En utilisant une combinaison d'études en laboratoire sur des modèles de souris et une analyse approfondie des données, à partir d’une cohorte d'étude développée au Royaume-Uni, Pospisilik et ses collaborateurs ont découvert quatre sous-types métaboliques qui influencent les types de corps individuels : deux sujets à la maigreur et deux sujettes à l'obésité.

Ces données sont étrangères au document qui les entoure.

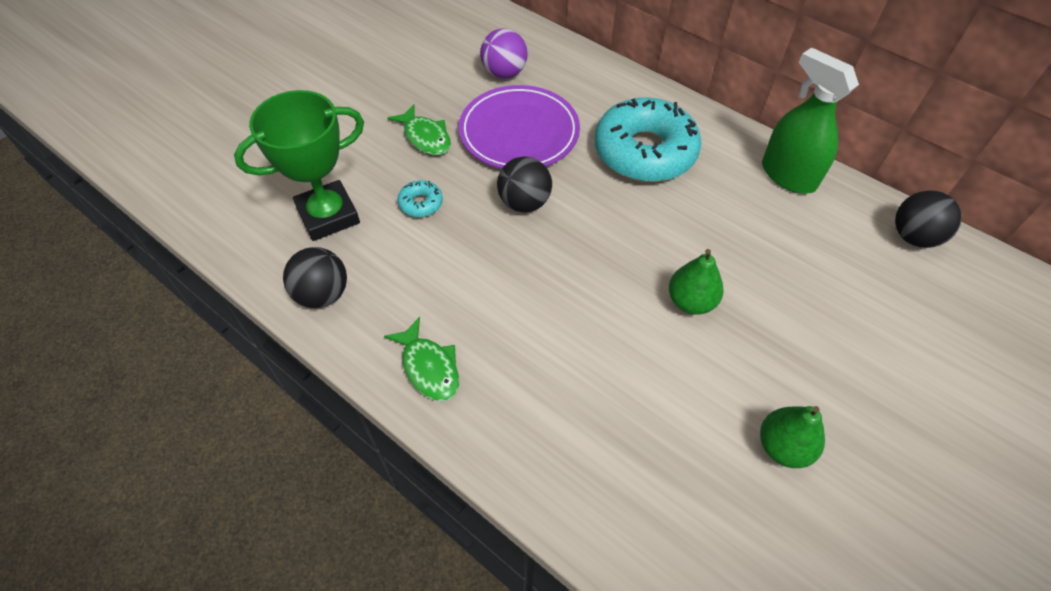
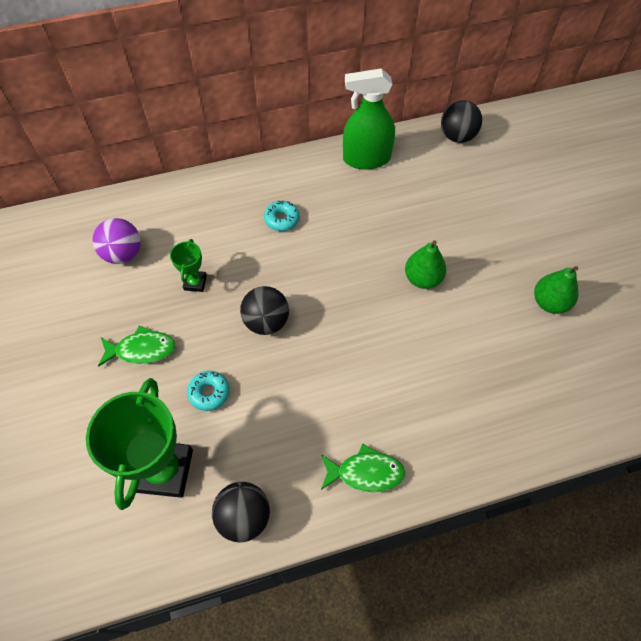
camera: 55 degrees left, 5 degrees up
purple plate [459,85,580,169] -> green trophy [170,239,207,292]
turquoise donut [595,97,701,182] -> turquoise donut [264,200,300,231], size x0.40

Un sous-type d'obésité se caractérise par une plus grande masse grasse tandis que l'autre se caractérise à la fois par une plus grande masse grasse et une masse musculaire maigre. De manière quelque peu surprenante, l'équipe a découvert que le deuxième type d'obésité était également associé à une inflammation accrue, ce qui peut augmenter le risque de certains cancers et d'autres maladies.
Les deux sous-types ont été observés dans plusieurs cohortes d'études, y compris chez les enfants. Ces informations sont une étape importante vers la compréhension de l'impact de ces différents types sur le risque de maladie et la réponse au traitement.

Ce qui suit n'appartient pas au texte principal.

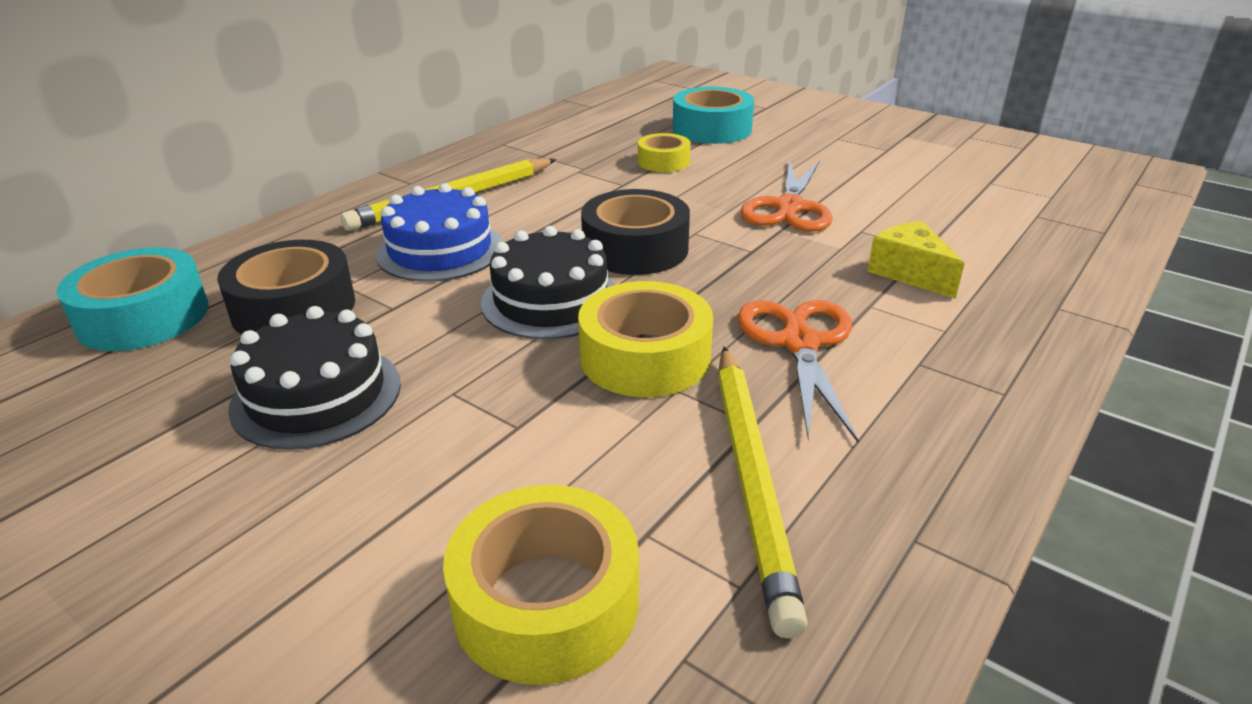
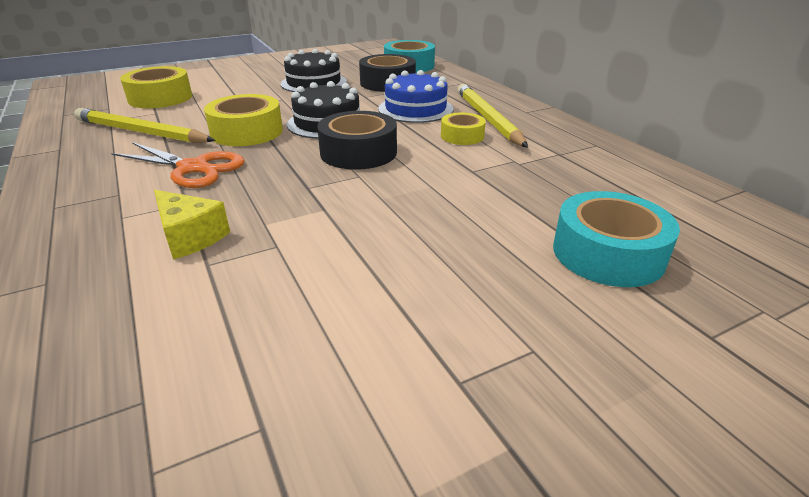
camera: 115 degrees right, 0 degrees up
yellow tape [638,133,691,172] -> yellow tape moved to [441,113,486,145]
orange scissors [740,161,833,232] -> none
yellow cheese [867,221,965,299] -> yellow cheese turned 45 degrees clockwise [154,190,230,260]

Une fois les sous-types identifiés dans les données humaines, l'équipe a vérifié les résultats dans des modèles murins. Cette approche a permis aux scientifiques de comparer des souris individuelles génétiquement identiques, élevées dans le même environnement et nourries avec les mêmes quantités de nourriture. L'étude a révélé que le sous-type inflammatoire semble résulter de changements épigénétiques déclenchés par pur hasard.
Selon le calcul et les traits, seuls 30 à 50 % des résultats des traits humains peuvent être liés à la génétique ou aux influences environnementales. Cela signifie que la moitié de ce que nous sommes est gouverné par quelque chose d'autre. Ce phénomène est appelé variation phénotypique inexpliquée (UPV) et il offre à la fois un défi et un potentiel inexploité aux scientifiques.
Les mécanismes épigénétiques sont la raison pour laquelle les individus ayant le même manuel d'instructions génétiques, tels que les jumeaux, peuvent développer des traits différents, tels que la couleur des yeux et la couleur des cheveux.
"Cette variation inexpliquée est difficile à étudier, mais le gain d'une compréhension plus profonde est immense", a souligné Pospisilik.
Selon-lui, "L'épigénétique peut agir comme un interrupteur qui allume ou éteint les gènes, ce qui peut favoriser la santé ou, lorsque les choses tournent mal, la maladie.
La prise en compte de l'UPV n'existe pas en médecine de précision pour le moment, mais il semble pourrait être la moitié du casse-tête. Les découvertes d'aujourd'hui soulignent le pouvoir de reconnaître ces différences subtiles entre les personnes pour guider des moyens plus précis de traiter la maladie.